Your objective:
Copy out all the lines of text in the material below, character for character. Leave out the image markers.

Text extracted from each page:
*** Block opens ***
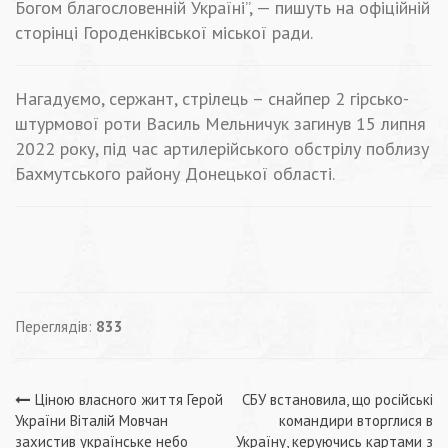
Богом благословенній Україні”, — пишуть на офіційній
сторінці Городенківської міської ради.
Нагадуємо, сержант, стрілець – снайпер 2 гірсько-
штурмової роти Василь Мельничук загинув 15 липня
2022 року, під час артилерійського обстрілу поблизу
Бахмутського району Донецької області.
Переглядів:
833
Навігація
Ціною власного життя Герой
СБУ встановила, що російські
України Віталій Мовчан
командири вторглися в
захистив українське небо
Україну, керуючись картами з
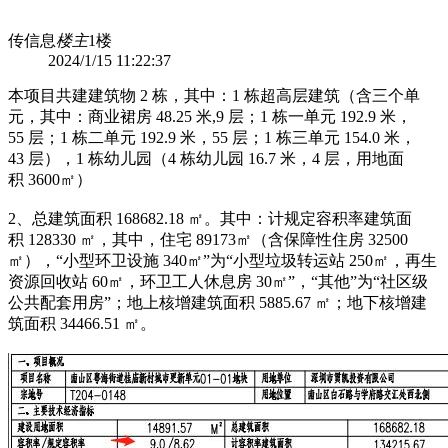
传信息
楼主
1楼
2024/1/15 11:22:37
本项目共建建筑物 2 栋，其中：1 栋超高层建筑（含三个单
元，其中：商业裙房 48.25 米,9 层；1 栋一单元 192.9 米，
55 层；1 栋二单元 192.9 米，55 层；1 栋三单元 154.0 米，
43 层），1 栋幼儿园（4 栋幼儿园 16.7 米，4 层，用地面
积 3600㎡）
2、总建筑面积 168682.18 ㎡。其中：计规定容积率建筑面
积 128330 ㎡，其中，住宅 89173㎡（含保障性住房 32500
㎡），“小型环卫设施 340㎡”为“小型垃圾转运站 250㎡，再生
资源回收站 60㎡，环卫工人休息房 30㎡”，“其他”为“社区级
公共配套用房”；地上核增建筑面积 5885.67 ㎡；地下核增建
筑面积 34466.51 ㎡。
*** Block closes ***
Result of this exercise:
Богом благословенній Україні”, — пишуть на офіційній
сторінці Городенківської міської ради.
Нагадуємо, сержант, стрілець – снайпер 2 гірсько-
штурмової роти Василь Мельничук загинув 15 липня
2022 року, під час артилерійського обстрілу поблизу
Бахмутського району Донецької області.
Переглядів:
833
Навігація
Ціною власного життя Герой
СБУ встановила, що російські
України Віталій Мовчан
командири вторглися в
захистив українське небо
Україну, керуючись картами з
传信息
楼主
1楼
2024/1/15 11:22:37
本项目共建建筑物 2 栋，其中：1 栋超高层建筑（含三个单
元，其中：商业裙房 48.25 米,9 层；1 栋一单元 192.9 米，
55 层；1 栋二单元 192.9 米，55 层；1 栋三单元 154.0 米，
43 层），1 栋幼儿园（4 栋幼儿园 16.7 米，4 层，用地面
积 3600㎡）
2、总建筑面积 168682.18 ㎡。其中：计规定容积率建筑面
积 128330 ㎡，其中，住宅 89173㎡（含保障性住房 32500
㎡），“小型环卫设施 340㎡”为“小型垃圾转运站 250㎡，再生
资源回收站 60㎡，环卫工人休息房 30㎡”，“其他”为“社区级
公共配套用房”；地上核增建筑面积 5885.67 ㎡；地下核增建
筑面积 34466.51 ㎡。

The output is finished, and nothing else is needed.